What should I do if my physician has a complete and unwavering opposition to medical marijuana?
Although more doctors are open to the use of medical marijuana by 420id in Missouri, not all doctors believe that cannabis is a viable option for medical purposes. Some doctors may remain skeptical, but they'll need more evidence or believe cannabis has more efficacy than other drugs for certain conditions. Some doctors may have been raised in an era where cannabis was considered "bad" and aren't likely to change their mind. This can be discussed by your family doctor.
1. You can ask them about medical cannabis.

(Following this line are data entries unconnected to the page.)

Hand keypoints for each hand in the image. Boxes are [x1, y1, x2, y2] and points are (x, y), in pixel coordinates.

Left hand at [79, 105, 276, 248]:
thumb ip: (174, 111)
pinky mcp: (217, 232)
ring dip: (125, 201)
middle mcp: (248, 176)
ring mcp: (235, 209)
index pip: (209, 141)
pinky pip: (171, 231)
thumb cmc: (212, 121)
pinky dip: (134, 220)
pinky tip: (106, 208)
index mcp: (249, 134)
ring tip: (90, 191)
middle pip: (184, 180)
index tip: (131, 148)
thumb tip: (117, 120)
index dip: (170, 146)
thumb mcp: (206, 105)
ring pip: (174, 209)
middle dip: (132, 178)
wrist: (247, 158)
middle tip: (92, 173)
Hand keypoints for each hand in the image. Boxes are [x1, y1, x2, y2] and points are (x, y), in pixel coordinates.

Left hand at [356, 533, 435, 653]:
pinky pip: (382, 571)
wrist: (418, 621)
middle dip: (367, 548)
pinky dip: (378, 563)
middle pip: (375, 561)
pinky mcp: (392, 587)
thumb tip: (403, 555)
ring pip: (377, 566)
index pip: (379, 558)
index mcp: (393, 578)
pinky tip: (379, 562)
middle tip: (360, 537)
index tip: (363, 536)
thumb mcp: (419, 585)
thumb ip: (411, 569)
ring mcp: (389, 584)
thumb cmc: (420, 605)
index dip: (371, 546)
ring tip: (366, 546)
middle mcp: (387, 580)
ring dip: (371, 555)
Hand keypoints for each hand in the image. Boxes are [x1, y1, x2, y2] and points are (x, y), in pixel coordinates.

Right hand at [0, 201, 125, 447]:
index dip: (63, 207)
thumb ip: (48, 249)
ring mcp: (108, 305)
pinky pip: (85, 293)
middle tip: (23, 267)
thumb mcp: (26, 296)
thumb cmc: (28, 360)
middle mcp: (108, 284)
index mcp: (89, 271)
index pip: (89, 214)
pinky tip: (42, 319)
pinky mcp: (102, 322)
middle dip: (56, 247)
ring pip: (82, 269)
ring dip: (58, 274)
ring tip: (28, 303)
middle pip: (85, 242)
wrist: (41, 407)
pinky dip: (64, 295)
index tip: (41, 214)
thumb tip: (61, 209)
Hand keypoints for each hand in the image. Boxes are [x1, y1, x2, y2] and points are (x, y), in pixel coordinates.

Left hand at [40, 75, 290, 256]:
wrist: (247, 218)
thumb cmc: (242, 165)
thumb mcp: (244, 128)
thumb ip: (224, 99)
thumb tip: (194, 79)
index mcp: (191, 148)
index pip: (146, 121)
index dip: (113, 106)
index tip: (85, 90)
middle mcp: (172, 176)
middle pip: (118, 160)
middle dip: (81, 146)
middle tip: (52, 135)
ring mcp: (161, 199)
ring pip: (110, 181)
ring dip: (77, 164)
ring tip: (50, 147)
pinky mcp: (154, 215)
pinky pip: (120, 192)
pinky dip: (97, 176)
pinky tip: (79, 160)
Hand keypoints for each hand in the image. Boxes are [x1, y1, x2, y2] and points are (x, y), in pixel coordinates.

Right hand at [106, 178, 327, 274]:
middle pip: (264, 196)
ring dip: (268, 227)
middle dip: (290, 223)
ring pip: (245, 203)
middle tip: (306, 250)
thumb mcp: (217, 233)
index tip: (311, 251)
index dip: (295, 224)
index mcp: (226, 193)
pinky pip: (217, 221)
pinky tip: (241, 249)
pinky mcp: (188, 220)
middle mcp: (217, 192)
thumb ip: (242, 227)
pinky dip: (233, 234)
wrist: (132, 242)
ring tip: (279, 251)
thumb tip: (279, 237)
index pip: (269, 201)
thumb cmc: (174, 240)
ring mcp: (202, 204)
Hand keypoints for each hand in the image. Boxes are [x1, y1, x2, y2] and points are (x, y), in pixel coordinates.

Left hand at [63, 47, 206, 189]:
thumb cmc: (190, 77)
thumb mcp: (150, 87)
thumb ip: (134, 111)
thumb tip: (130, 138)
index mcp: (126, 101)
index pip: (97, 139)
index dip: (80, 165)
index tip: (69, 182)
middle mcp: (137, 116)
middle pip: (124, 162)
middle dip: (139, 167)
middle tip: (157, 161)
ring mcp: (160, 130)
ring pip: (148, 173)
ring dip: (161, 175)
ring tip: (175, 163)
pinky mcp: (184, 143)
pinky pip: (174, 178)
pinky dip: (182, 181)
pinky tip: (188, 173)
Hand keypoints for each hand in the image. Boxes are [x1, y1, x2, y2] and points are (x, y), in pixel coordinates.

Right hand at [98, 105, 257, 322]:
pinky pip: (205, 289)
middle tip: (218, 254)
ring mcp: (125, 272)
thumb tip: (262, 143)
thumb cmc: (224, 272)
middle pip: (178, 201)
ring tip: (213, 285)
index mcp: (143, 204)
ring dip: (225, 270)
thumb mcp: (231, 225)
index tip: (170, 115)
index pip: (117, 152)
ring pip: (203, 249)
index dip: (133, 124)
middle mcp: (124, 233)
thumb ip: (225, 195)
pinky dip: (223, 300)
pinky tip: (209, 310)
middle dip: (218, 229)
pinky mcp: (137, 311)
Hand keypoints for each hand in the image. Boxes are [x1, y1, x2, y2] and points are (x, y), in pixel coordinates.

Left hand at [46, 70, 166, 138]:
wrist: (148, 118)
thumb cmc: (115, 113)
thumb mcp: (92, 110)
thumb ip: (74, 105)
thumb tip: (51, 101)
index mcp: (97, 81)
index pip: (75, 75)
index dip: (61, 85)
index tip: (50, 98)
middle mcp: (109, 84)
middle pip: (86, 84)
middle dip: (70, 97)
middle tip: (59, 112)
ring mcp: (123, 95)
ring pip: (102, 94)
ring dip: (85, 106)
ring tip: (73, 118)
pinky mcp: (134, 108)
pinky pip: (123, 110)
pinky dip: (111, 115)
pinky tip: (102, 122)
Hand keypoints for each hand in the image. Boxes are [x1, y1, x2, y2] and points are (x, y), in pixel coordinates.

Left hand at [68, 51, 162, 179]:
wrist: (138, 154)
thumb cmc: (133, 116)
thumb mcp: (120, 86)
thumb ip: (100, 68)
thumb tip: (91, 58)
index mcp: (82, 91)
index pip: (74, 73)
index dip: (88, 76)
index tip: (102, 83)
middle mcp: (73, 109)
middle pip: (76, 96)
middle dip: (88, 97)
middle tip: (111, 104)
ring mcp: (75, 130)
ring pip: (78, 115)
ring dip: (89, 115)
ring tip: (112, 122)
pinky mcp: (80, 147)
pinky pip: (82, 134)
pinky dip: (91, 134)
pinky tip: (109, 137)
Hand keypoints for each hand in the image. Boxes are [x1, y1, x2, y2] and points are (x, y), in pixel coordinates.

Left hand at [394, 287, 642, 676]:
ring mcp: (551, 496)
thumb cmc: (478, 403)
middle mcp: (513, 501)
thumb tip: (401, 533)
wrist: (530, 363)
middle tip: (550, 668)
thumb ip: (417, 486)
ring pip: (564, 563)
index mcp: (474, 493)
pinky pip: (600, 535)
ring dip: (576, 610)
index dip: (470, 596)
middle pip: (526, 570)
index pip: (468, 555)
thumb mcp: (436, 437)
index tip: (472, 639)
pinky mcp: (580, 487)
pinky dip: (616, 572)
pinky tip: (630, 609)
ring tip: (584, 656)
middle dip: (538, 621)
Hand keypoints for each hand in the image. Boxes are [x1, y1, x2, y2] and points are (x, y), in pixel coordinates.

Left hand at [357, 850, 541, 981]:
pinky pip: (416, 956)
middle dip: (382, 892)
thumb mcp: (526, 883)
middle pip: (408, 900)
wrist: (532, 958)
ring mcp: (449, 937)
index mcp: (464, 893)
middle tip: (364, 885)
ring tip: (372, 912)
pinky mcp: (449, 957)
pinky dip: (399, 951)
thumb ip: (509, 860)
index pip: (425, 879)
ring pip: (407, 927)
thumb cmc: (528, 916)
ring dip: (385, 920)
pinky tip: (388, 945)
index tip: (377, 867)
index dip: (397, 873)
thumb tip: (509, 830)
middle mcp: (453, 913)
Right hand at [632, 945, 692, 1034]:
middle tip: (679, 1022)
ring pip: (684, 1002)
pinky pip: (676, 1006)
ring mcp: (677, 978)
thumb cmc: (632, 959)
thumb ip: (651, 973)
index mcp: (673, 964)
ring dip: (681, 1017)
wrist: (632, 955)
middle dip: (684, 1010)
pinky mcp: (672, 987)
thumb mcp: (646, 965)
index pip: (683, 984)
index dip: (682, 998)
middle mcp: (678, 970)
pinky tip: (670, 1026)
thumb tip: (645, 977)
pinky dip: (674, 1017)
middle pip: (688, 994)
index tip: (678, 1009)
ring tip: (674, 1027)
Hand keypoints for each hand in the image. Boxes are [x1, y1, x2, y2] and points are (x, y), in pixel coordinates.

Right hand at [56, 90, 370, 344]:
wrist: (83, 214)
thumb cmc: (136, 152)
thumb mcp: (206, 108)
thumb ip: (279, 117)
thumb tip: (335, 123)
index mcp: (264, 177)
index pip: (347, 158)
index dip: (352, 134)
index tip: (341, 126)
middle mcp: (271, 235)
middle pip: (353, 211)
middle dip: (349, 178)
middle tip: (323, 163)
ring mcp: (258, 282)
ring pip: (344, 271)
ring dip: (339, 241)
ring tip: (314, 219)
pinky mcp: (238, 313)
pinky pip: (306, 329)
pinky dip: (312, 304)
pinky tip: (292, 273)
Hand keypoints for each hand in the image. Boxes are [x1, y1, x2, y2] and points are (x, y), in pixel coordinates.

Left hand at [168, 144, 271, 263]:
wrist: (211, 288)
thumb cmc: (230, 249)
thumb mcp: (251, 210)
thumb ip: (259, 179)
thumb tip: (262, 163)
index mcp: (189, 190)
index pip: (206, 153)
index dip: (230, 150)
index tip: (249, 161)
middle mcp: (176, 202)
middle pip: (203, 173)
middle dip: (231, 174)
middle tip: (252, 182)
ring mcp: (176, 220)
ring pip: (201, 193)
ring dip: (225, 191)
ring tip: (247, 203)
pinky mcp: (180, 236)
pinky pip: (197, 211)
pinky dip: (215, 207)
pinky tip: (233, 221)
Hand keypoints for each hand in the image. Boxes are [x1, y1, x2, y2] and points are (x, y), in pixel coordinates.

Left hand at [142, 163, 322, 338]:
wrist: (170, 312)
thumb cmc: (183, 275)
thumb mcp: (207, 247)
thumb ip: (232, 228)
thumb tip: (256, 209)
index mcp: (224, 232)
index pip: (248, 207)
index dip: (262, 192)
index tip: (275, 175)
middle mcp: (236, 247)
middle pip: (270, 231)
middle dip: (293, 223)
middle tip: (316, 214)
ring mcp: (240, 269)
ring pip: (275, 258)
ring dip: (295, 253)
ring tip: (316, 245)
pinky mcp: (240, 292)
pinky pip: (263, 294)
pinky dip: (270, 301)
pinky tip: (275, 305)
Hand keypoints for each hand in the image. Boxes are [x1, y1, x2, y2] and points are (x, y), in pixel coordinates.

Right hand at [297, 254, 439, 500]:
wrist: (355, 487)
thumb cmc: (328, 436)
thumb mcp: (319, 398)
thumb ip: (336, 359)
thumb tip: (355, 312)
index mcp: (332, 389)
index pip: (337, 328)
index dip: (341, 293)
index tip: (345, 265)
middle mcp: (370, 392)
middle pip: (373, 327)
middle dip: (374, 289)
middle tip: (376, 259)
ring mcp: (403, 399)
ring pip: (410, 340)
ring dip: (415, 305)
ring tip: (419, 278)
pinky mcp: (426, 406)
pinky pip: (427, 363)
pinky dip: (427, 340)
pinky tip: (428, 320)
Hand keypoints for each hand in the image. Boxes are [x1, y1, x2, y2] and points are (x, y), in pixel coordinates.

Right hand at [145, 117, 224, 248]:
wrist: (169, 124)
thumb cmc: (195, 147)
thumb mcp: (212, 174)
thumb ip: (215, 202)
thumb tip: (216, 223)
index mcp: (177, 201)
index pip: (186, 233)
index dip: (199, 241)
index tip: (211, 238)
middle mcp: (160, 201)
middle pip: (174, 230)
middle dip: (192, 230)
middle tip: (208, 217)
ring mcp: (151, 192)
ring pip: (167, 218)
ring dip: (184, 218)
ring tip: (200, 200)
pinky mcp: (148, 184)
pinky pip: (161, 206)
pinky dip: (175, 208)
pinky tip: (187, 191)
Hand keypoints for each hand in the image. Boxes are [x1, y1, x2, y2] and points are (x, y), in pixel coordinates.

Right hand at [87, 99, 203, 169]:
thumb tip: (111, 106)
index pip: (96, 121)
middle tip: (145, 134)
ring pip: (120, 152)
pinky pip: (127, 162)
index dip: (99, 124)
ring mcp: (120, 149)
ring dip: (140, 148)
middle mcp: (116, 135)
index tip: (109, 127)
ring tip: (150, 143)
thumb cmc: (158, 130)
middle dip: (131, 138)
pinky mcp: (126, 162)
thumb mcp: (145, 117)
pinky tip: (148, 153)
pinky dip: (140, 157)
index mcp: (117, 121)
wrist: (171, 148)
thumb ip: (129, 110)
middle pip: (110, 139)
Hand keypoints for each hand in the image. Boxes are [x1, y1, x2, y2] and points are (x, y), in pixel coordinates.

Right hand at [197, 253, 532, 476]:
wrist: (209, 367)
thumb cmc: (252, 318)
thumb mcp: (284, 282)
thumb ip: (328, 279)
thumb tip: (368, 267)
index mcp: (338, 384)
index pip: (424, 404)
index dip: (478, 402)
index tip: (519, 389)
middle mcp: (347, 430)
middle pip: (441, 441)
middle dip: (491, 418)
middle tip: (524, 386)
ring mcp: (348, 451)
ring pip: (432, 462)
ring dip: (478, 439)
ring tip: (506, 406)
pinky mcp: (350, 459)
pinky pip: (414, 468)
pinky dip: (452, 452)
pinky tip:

If you haven't yet spoken to your doctor about medical marijuana, it's an an excellent way to find out what their opinions are on this topic. People who are sceptical or apathetic about medical cannabis might be trying to discourage people from using the drug. You might also find them uninformed or lack of knowledge about the subject. Even though they are doctors, it doesn't mean that they aren't prone to blind spots or irrational reasons for medical marijuana.
It's likely that your doctor might discuss medical marijuana for you, If they're open to it. Also, if they haven't gone beyond the curriculum they were taught in medical school, they might be willing to discuss the Endocannabinoid System (ECS) to you. This is a good indicator!
2. Inform your doctor whether your current medication is having a negative effect or has no impact.
Are you a consumer of opioids prescribed by a doctor? Do you use sedatives? Perhaps a strong anti-inflammatory medication (e.g., Flurbiprofen, steroids in high doses, or Ibuprofen) might be effective. Do these medicines have minimal or no effect or worsening your symptoms? If you feel one of these drugs is producing little or no impact on your symptoms, or making your symptoms worse, consult your doctor. They may be more tolerant to the use of medical marijuana. Cannabis is more secure than opioids and sedatives and it's also less addictive.
3. Some doctors are skeptical of medical marijuana
Many doctors are not convinced that cannabis is a viable option to treat a patient unless they have conducted numerous clinical trials. There is not enough evidence to support cannabis' use for different conditions. However there are numerous medical benefits, like chronic inflammation and autoimmune disorders.
If your primary physician isn't convinced or unable to reconsider, it might be worth seeking alternative medical advice. This will enable you to obtain medical treatments that you are interested in. Your doctor isn't the only person who can help you.
4. Find out about federal laws regarding medical marijuana
Some doctors are afraid to recommend medical marijuana since it's a federally prohibited drug. They could lose their licenses, and be arrested if they suggest medical marijuana.
While this is understandable we urge you to investigate the laws in your state. There are many states with medical marijuana programs that are operational. The program allows doctors to prescribe cannabis for a variety of (usually) qualified conditions. Check with your doctor to see whether your state permits patients with your condition to access medical marijuana treatment.
5. They're strictly a family physician - look elsewhere
Certain doctors might not permit medical marijuana to be used in their practice to preserve their reputation in the community.